An important case has just come down from the Commonwealth Court which will be very helpful to employers when defending against penalty petitions and petitions for unreasonable contest. On January 28, 2008, the Commonwealth Court decided the case of Chris Gumm v. W.C.A.B. (J. Allan Steel). In this case the claimant sought penalties and an unreasonable contest on a claim where a Temporary Notice of Compensation Payable (TNCP) had been issued, properly rescinded, and a Notice of Denial had then been issued checking Box 4, "Although an injury took place, the claimant is not disabled therefore..." The court held that no penalty or unreasonable contest was warranted in this situation. In short, the court held that, even though the Denial admitted that a work injury took place, the employer had mounted a significant challenge as to the nature of the injury and the lasting extent of any disability.

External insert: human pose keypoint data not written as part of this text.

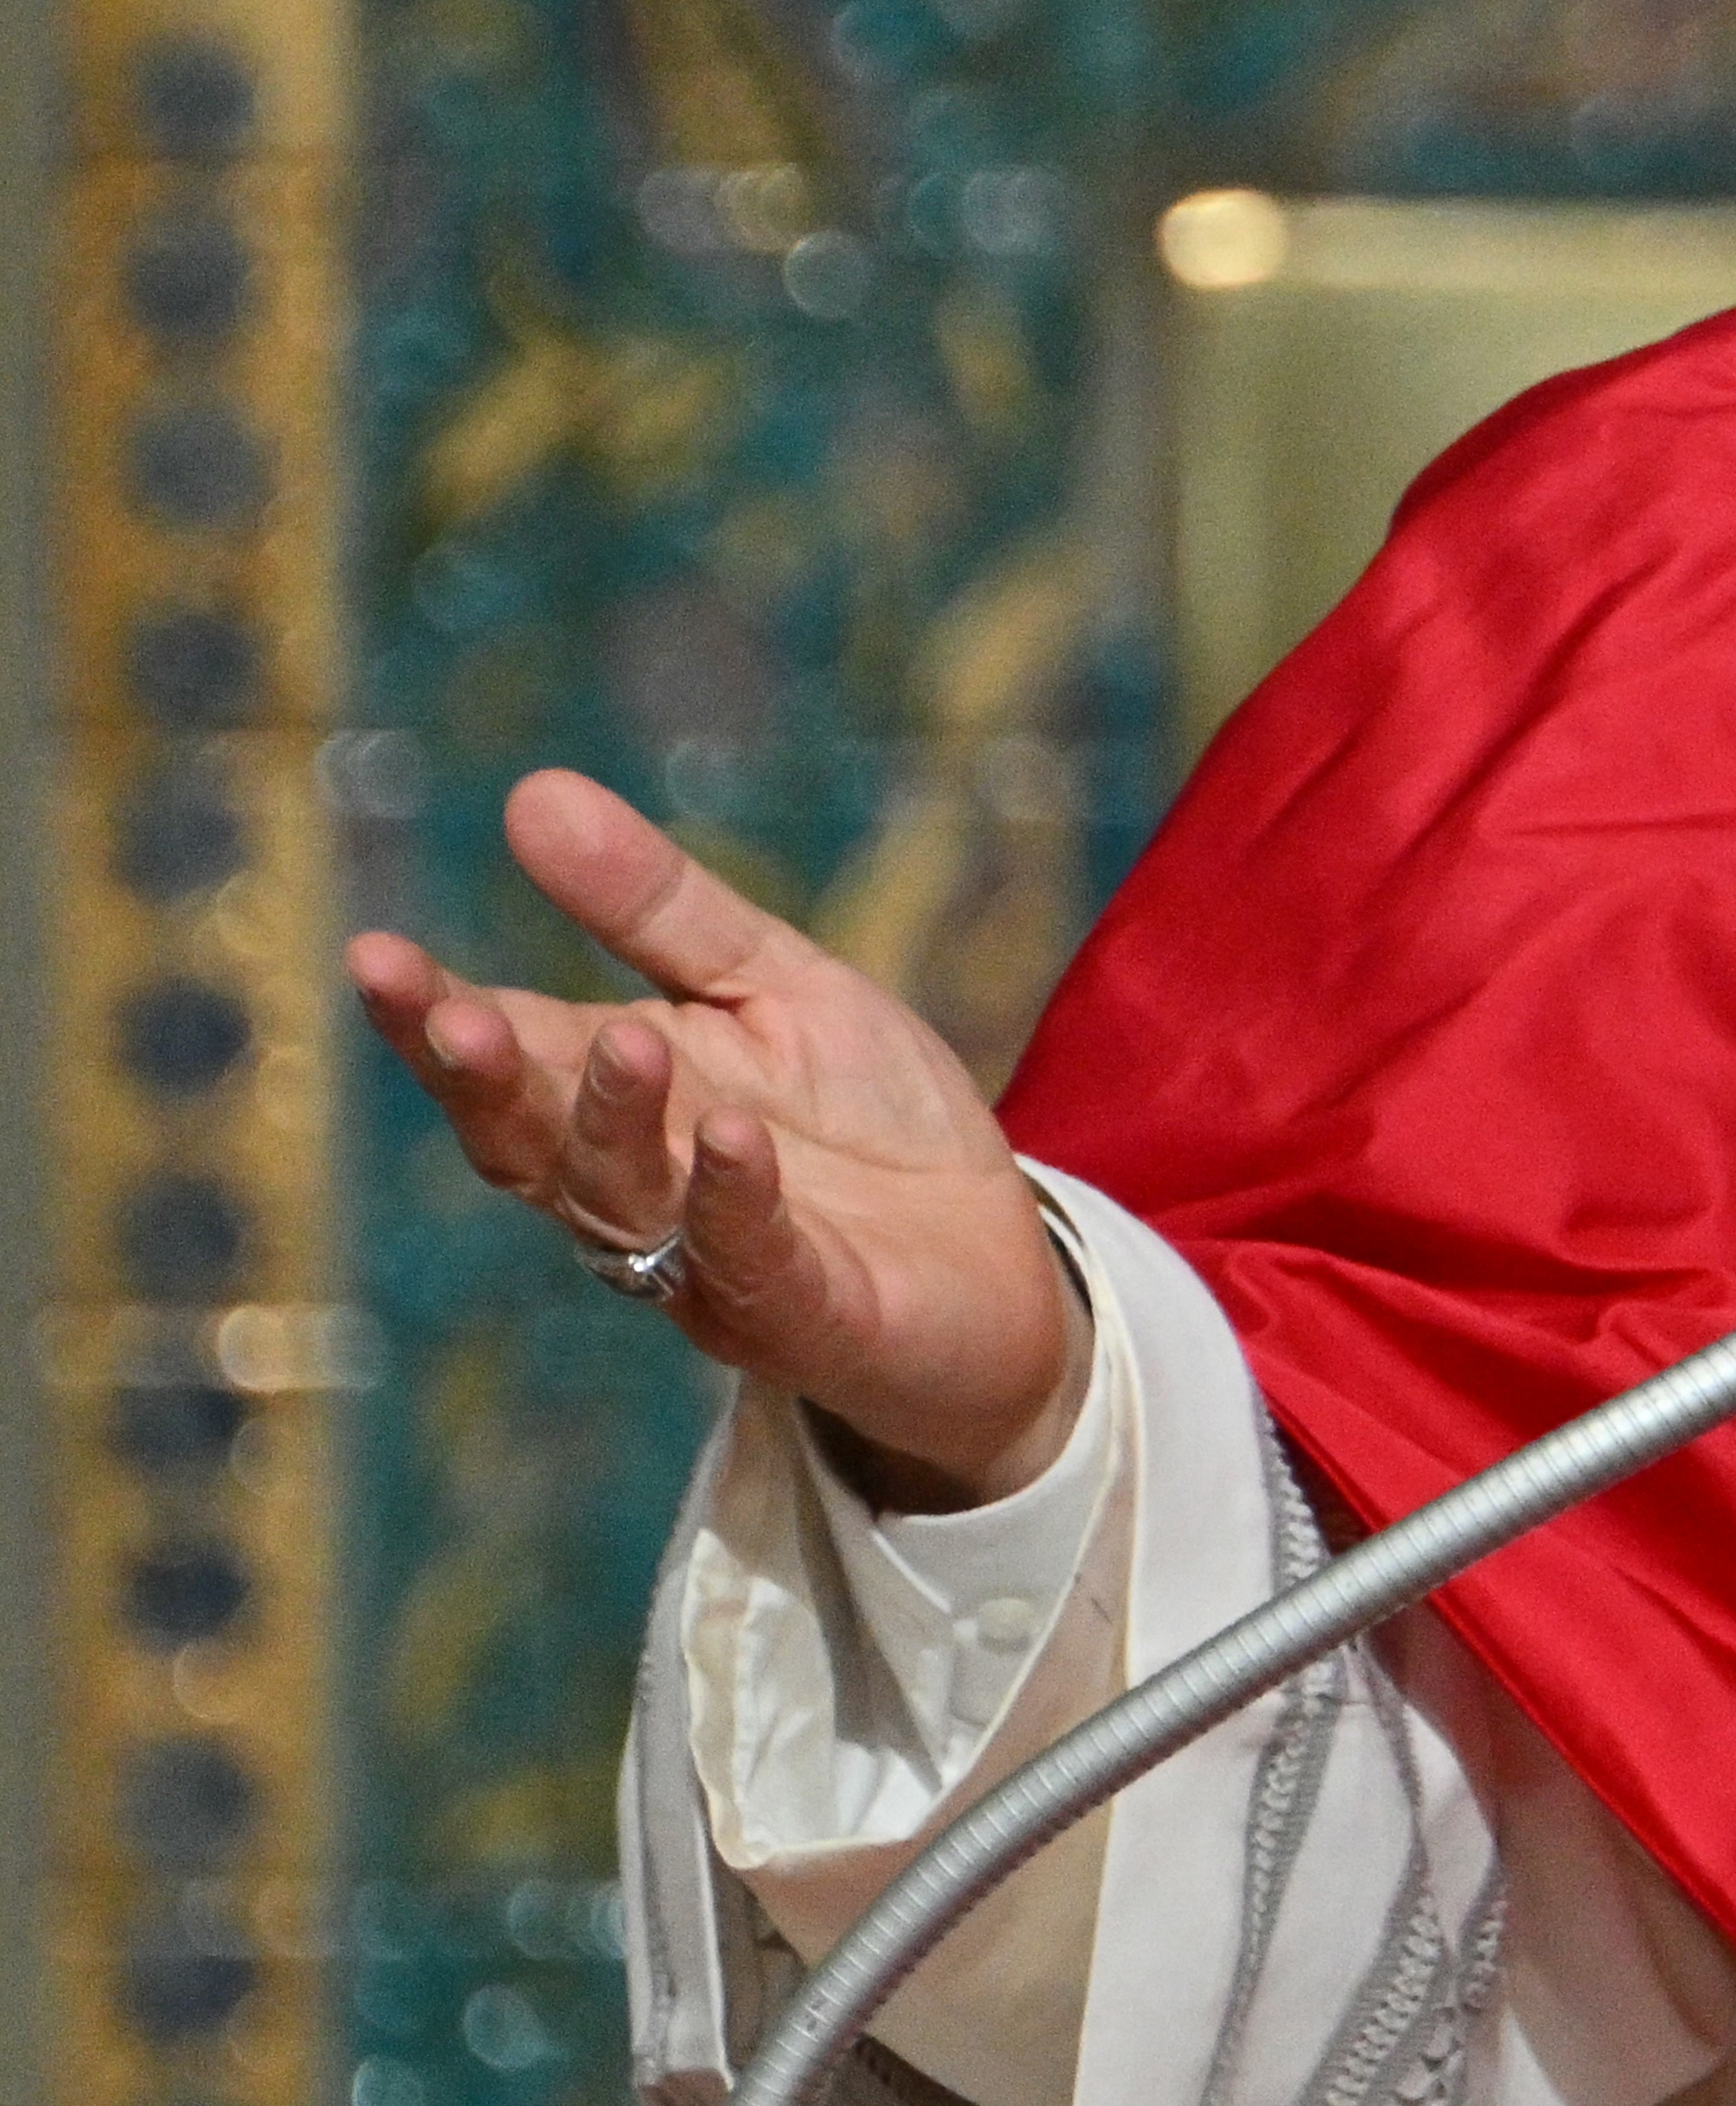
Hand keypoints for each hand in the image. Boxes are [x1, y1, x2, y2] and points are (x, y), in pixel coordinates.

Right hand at [346, 768, 1081, 1508]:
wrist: (992, 1267)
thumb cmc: (865, 1123)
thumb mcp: (776, 986)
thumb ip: (659, 910)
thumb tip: (531, 791)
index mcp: (614, 1098)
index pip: (504, 1051)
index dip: (431, 1014)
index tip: (373, 955)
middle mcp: (635, 1187)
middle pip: (529, 1139)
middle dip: (486, 1080)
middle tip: (457, 1018)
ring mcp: (709, 1262)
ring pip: (624, 1200)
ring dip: (616, 1124)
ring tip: (629, 1043)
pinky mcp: (804, 1314)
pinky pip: (752, 1262)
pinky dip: (734, 1203)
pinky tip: (732, 1141)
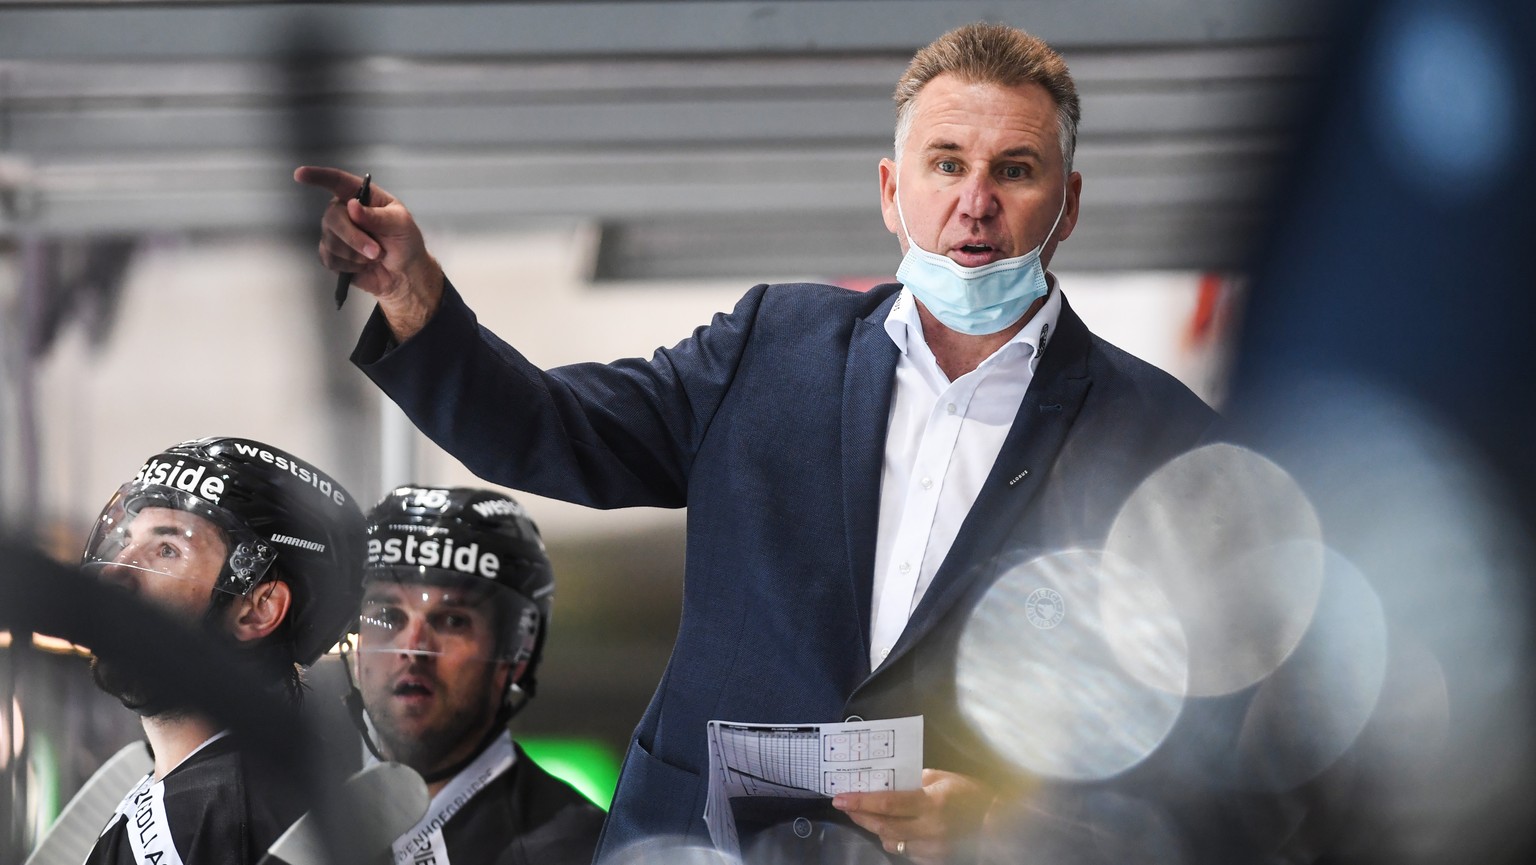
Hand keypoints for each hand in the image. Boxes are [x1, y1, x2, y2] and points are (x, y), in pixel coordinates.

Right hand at [293, 166, 443, 339]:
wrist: (404, 273)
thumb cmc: (405, 242)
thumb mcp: (401, 224)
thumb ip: (378, 216)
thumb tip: (352, 206)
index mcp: (362, 196)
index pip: (337, 181)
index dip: (317, 176)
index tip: (300, 175)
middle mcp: (344, 211)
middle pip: (333, 218)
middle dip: (354, 238)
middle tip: (376, 252)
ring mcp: (335, 232)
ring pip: (331, 241)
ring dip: (356, 254)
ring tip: (375, 256)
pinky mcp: (331, 254)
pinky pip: (330, 259)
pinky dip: (350, 266)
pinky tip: (362, 265)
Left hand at [833, 769, 991, 863]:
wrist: (995, 820)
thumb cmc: (968, 793)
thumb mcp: (941, 777)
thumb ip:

The court held that there was no improper use of the Notice of Denial since the employer was challenging the work-relatedness of the disability and the exact nature of the injury.

This is an extremely important case since many claimants' attorneys have been filing Penalty Petitions whenever a TNCP is rescinded with a Box 4 denial. This case will be very helpful in defending these petitions if employers take the steps outlined by the court.

In the decision, the court also discussed the use of Box 6 on the Denial and warned employers and insurers about inserting language, such as "The claimant has returned to work," in order to rescind a TNCP. If such a Box 6 Denial is issued in a TNCP setting, a penalty and unreasonable contest will be found. Thus, employers and their insurers should refrain from listing reasons in Box 6 on the Denial that would cause penalties and an unreasonable contest to be awarded. Instead, the Box 4 denial should be used. Please make sure that your attorney argues that the nature of the injury and the extent of disability are being challenged so as to avoid penalties and unreasonable contest.